Par Pierre Manière  |   |  701  mots
« L’allégement de la régulation des réseaux fibre ouverts au co-investissement peut réellement changer la donne pour améliorer les déploiements de la fibre auprès des citoyens », estimait Pierre Louette, l’ex-directeur général adjoint d’Orange, en septembre 2016. (Crédits : Rémi Benoit)
Le Parlement européen et les États membres de l’Union européenne se sont entendus, de manière informelle, sur une loi qui permettrait aux opérateurs historiques de bénéficier d’un allègement de la régulation en cas d’investissements dans les réseaux à très haut débit avec leurs concurrents.

Cela fait près de deux ans que le sujet fait l'objet de négociations et de pourparlers.

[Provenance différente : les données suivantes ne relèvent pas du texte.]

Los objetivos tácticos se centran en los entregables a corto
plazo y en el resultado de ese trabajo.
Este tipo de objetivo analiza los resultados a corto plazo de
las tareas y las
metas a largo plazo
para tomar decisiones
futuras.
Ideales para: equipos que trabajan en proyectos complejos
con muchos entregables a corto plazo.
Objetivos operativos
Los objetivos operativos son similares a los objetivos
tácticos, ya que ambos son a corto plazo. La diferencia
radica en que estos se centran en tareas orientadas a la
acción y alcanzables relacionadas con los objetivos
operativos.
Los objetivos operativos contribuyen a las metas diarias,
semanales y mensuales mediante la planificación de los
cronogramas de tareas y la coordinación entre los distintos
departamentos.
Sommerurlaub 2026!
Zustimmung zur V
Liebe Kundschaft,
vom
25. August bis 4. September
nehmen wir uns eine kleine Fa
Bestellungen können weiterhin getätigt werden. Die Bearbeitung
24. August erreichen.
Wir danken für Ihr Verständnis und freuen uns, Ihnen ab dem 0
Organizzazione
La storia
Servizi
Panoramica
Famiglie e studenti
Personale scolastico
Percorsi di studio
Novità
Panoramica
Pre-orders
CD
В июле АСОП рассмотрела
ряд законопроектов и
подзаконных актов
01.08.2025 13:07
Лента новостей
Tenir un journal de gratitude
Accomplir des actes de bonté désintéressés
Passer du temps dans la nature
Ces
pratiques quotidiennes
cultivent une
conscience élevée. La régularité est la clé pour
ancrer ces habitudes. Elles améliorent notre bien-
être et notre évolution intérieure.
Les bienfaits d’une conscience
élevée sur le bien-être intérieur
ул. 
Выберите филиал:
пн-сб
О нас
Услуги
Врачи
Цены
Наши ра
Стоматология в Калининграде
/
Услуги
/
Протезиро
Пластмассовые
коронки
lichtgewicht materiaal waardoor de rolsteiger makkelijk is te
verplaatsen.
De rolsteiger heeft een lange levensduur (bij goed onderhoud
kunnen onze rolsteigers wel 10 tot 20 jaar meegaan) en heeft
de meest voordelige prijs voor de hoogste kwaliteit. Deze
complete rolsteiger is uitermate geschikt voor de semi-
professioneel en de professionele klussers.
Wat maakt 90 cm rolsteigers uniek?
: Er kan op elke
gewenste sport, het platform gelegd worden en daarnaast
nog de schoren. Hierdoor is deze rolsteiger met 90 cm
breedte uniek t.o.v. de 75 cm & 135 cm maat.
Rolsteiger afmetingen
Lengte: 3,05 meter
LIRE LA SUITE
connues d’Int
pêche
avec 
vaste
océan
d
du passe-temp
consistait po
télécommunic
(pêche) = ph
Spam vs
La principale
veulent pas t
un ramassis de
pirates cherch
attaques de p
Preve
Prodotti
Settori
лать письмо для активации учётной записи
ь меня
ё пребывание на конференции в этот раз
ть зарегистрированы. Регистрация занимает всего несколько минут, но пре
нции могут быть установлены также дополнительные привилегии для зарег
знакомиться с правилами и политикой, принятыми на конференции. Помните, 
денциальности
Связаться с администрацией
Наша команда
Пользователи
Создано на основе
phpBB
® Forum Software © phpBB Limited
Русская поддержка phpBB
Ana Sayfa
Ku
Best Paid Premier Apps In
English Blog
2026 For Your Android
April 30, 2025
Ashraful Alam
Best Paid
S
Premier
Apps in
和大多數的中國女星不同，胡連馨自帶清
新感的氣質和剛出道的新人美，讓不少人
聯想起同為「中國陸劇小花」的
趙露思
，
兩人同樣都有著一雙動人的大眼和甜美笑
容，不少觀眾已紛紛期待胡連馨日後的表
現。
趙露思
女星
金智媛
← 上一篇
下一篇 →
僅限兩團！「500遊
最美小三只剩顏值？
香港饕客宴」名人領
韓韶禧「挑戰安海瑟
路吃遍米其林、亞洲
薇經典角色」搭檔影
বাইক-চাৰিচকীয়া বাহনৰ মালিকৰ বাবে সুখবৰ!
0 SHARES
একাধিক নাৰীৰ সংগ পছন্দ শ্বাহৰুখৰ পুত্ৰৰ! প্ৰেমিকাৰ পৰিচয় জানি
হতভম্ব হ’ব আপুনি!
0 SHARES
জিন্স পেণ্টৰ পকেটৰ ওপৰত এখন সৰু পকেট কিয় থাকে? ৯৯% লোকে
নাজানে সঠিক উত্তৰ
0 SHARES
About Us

En septembre 2016, Jean-Claude Juncker, le président de la Commission européenne, a indiqué qu'il était prêt à assouplir la régulation du déploiement des réseaux à très haut débit, dans la fibre en particulier, pour donner un coup d'accélérateur aux investissements. Pour Bruxelles, ce changement de politique vis-à-vis des télécoms vise à faire en sorte que le Vieux Continent ne prenne pas de retard dans les réseaux à très haut débit, qui coûtent énormément d'argent. Ce lundi, selon l'agence Reuters, le Parlement et les États membres ont finalement conclu un accord informel sur une loi à ce sujet. Celle-ci permettrait aux opérateurs historiques (comme Orange en France, Deutsche Telekom en Allemagne ou Telefonica en Allemagne) de bénéficier d'un assouplissement de la régulation dans le cas où ils investissent dans de nouveaux réseaux à très haut débit avec leurs concurrents.

Selon Reuters, cet accord a été conclu en fin de semaine dernière et serait en cours de finalisation. Plus concrètement, la dérégulation concernerait les opérateurs historiques qui s'entendraient avec un concurrent « pour déployer un nouveau réseau de fibres », ou « le financer sur une longue période en échange de l'accès à certains droits ». De quoi satisfaire, a priori, les Orange, Deutsche Telecom et autres Telefonica. Depuis des années, ceux-ci râlent contre leurs obligations d'ouvrir leurs réseaux fibrés à la concurrence à des prix encadrés. Lesquelles, à les écouter, ne permettraient pas un retour sur investissements suffisant.

Une nouvelle politique pour les télécoms

Ainsi, en septembre 2016, Pierre Louette, l'ex-directeur général adjoint d'Orange, a salué la volonté de la Commission d'assouplir la régulation concernant les réseaux à très haut débit. « L'allégement de la régulation des réseaux fibre ouverts au co-investissement peut réellement changer la donne pour améliorer les déploiements de la fibre auprès des citoyens », a-t-il lancé.

Quoi qu'il en soit, cet accord informel montre que Bruxelles veut franchement revoir sa politique dans le secteur des télécoms. Associé du cabinet d'affaires Jones Day et spécialiste des télécoms, Rémy Fekete estimait il y a près de deux ans, dans nos colonnes, que l'on assistait à « un changement de paradigme ».

Des obligations « handicapantes »

« Jusqu'à présent, la logique de la régulation des télécommunications de l'UE vise essentiellement à accentuer la concurrence dans un but de baisser les prix au profit du consommateur final, jugeait-il. [...] La régulation reposait notamment sur le principe à visée consumériste d'orientation des tarifs vers les coûts, ce qui au final, profite au consommateur. Le problème, c'est qu'il y a un autre enjeu dans les télécoms : il s'agit des liaisons de transmission. Or aujourd'hui, pour accéder au très haut débit, on en a besoin d'un maillage territorial, notamment en fibre optique. [De fait, les autoroutes de câbles en cuivre ou en fibre optique qui parcourent les pays sont indispensables pour accéder à l'Internet fixe. Mais elles le sont aussi pour le mobile car elles permettent de connecter les antennes mobiles au réseau, Ndlr] L'ennui, c'est que déployer de la fibre, c'est  compliqué : cela nécessite de nombreuses autorisations, et le coût des travaux est considérable. Or depuis longtemps, lorsque les opérateurs déploient leur propre réseau en fibre, pour lequel le retour sur investissement est relativement faible et lointain, ils sont encore soumis à des obligations de partage d'infrastructures, lesquelles handicapent l'attractivité de leurs investissements. »

Bruxelles semble, quoi qu'il en soit, faire son possible pour que l'UE ne soit pas trop à la traîne concernant le déploiement des réseaux à très haut débit. Et ce, notamment vis-à-vis des États-Unis et de la Chine, qui se livrent à un bras de fer pour déployer au plus vite la 5G, la prochaine génération de téléphonie mobile, perçue comme un avantage économique essentiel à plus long terme.